BACKGROUND: Liver transplantation (LT) is a life-saving therapy for patients with end-stage liver disease, yet persistent disparities in post-transplant outcomes suggest that social and structural factors play an important role. This dissertation examines how individual and community-level social determinants of health (SDOH), including race, ethnicity, insurance type, education, and social vulnerability, affect post-transplant outcomes. Social vulnerability was measured using the Centers for Disease Control and Prevention’s Social Vulnerability Index (SVI). The study examined the relationships between these factors and readmission, mortality, and graft survival to inform public health practice and quality improvement in transplant care. METHODS: A retrospective cohort design included 2,138 adults aged ≥18 years who underwent LT between 2002 and 2023 at a major Southeastern U.S. transplant center. Two complementary analyses were conducted to ensure comparability across census-tract and county-level SVI. Multivariable modeling included Cox proportional hazards regression, Kaplan–Meier survival analysis, logistic regression, and domain-specific SVI assessments.
RESULTS: After adjustment for confounders, overall SVI, at both census-tract and county levels, was not independently associated with survival up to ten years or 90-day readmissions. At the census-tract level, no SVI domain significantly predicted readmission, though a borderline association emerged within the household composition domain. County-level analyses revealed that socioeconomic vulnerability, particularly unemployment and income, were key predictors of readmission. Survival analyses demonstrated limited domain-specific associations, but logistic regression identified higher odds of mortality or graft failure among Black recipients (OR 2.23, 95% CI 1.39–3.71; p = 0.003), White recipients (OR 2.01, 95% CI 1.29–3.26; p = 0.029), and those with a high school education (OR 1.31, 95% CI 1.05–1.65; p = 0.012).

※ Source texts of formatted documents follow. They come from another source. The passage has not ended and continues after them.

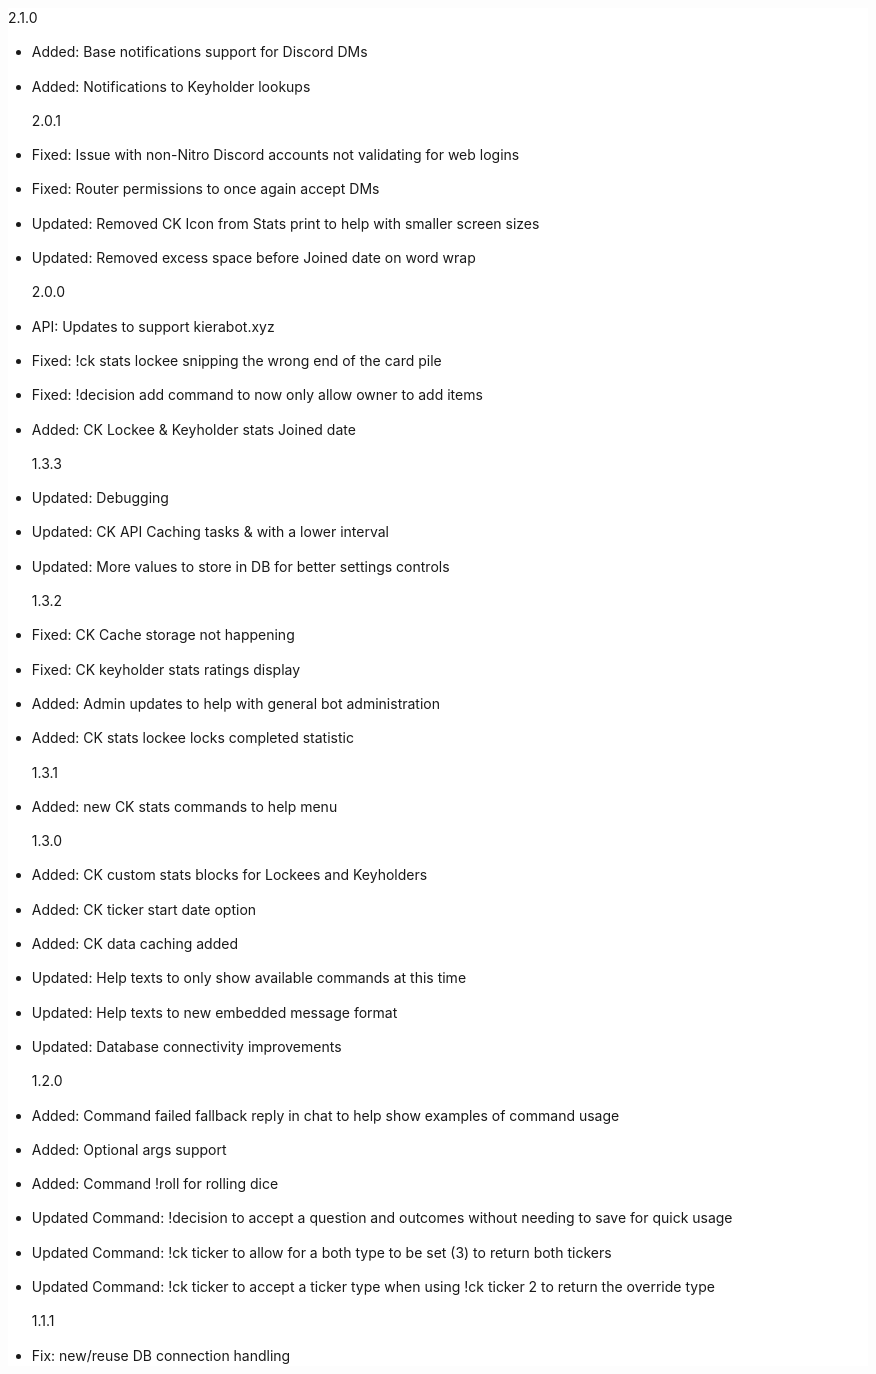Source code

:  2.1.0

- Added: Base notifications support for Discord DMs
- Added: Notifications to Keyholder lookups

  2.0.1

- Fixed: Issue with non-Nitro Discord accounts not validating for web logins
- Fixed: Router permissions to once again accept DMs
- Updated: Removed CK Icon from Stats print to help with smaller screen sizes
- Updated: Removed excess space before Joined date on word wrap

  2.0.0

- API: Updates to support kierabot.xyz
- Fixed: !ck stats lockee snipping the wrong end of the card pile
- Fixed: !decision add command to now only allow owner to add items
- Added: CK Lockee & Keyholder stats Joined date

  1.3.3

- Updated: Debugging
- Updated: CK API Caching tasks & with a lower interval
- Updated: More values to store in DB for better settings controls

  1.3.2

- Fixed: CK Cache storage not happening
- Fixed: CK keyholder stats ratings display
- Added: Admin updates to help with general bot administration
- Added: CK stats lockee locks completed statistic

  1.3.1

- Added: new CK stats commands to help menu

  1.3.0

- Added: CK custom stats blocks for Lockees and Keyholders
- Added: CK ticker start date option
- Added: CK data caching added
- Updated: Help texts to only show available commands at this time
- Updated: Help texts to new embedded message format
- Updated: Database connectivity improvements

  1.2.0

- Added: Command failed fallback reply in chat to help show examples of command usage
- Added: Optional args support
- Added: Command !roll for rolling dice
- Updated Command: !decision to accept a question and outcomes without needing to save for quick usage
- Updated Command: !ck ticker to allow for a both type to be set (3) to return both tickers
- Updated Command: !ck ticker to accept a ticker type when using !ck ticker 2 to return the override type

  1.1.1

- Fix: new/reuse DB connection handling
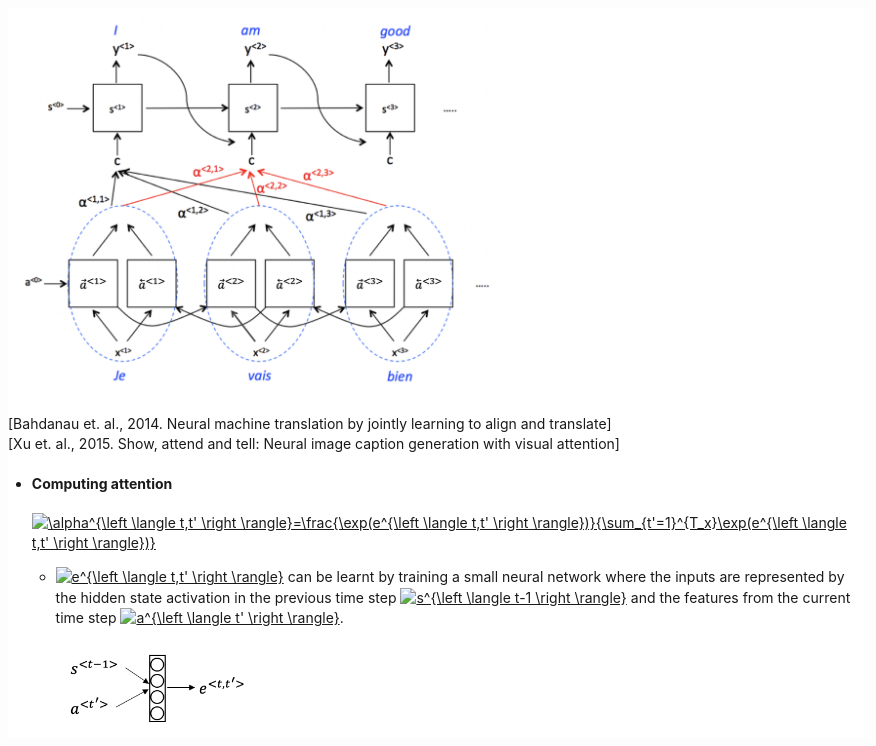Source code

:   <img src="Resources/deep_learning/rnn/attention_intuition.png" width=500>

  [Bahdanau et. al., 2014. Neural machine translation by jointly learning to align and translate] <br>
  [Xu et. al., 2015. Show, attend and tell: Neural image caption generation with visual attention]

- #### Computing attention

  <a href="https://www.codecogs.com/eqnedit.php?latex=\alpha^{\left&space;\langle&space;t,t'&space;\right&space;\rangle}=\frac{\exp(e^{\left&space;\langle&space;t,t'&space;\right&space;\rangle})}{\sum_{t'=1}^{T_x}\exp(e^{\left&space;\langle&space;t,t'&space;\right&space;\rangle})}" target="_blank"><img src="https://latex.codecogs.com/gif.latex?\alpha^{\left&space;\langle&space;t,t'&space;\right&space;\rangle}=\frac{\exp(e^{\left&space;\langle&space;t,t'&space;\right&space;\rangle})}{\sum_{t'=1}^{T_x}\exp(e^{\left&space;\langle&space;t,t'&space;\right&space;\rangle})}" title="\alpha^{\left \langle t,t' \right \rangle}=\frac{\exp(e^{\left \langle t,t' \right \rangle})}{\sum_{t'=1}^{T_x}\exp(e^{\left \langle t,t' \right \rangle})}" /></a>
  
  - <a href="https://www.codecogs.com/eqnedit.php?latex=e^{\left&space;\langle&space;t,t'&space;\right&space;\rangle}" target="_blank"><img src="https://latex.codecogs.com/gif.latex?e^{\left&space;\langle&space;t,t'&space;\right&space;\rangle}" title="e^{\left \langle t,t' \right \rangle}" /></a> can be learnt by training a small neural network where the inputs are represented by the hidden state activation in the previous time step <a href="https://www.codecogs.com/eqnedit.php?latex=s^{\left&space;\langle&space;t-1&space;\right&space;\rangle}" target="_blank"><img src="https://latex.codecogs.com/gif.latex?s^{\left&space;\langle&space;t-1&space;\right&space;\rangle}" title="s^{\left \langle t-1 \right \rangle}" /></a> and the features from the current time step <a href="https://www.codecogs.com/eqnedit.php?latex=a^{\left&space;\langle&space;t'&space;\right&space;\rangle}" target="_blank"><img src="https://latex.codecogs.com/gif.latex?a^{\left&space;\langle&space;t'&space;\right&space;\rangle}" title="a^{\left \langle t' \right \rangle}" /></a>.

    <img src="Resources/deep_learning/rnn/attention_nn.png" width=200>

CONCLUSIONS: Area-level SVI measures did not strongly predict readmission or long-term survival, though domain-specific indicators revealed nuanced socioeconomic and demographic effects. Neighborhood vulnerability influenced early readmission through socioeconomic pathways, while individual factors such as age, sex, and illness acuity more strongly shaped long-term outcomes. These findings highlight the need to integrate both individual and community vulnerability metrics into transplant risk stratification and equity-focused quality improvement.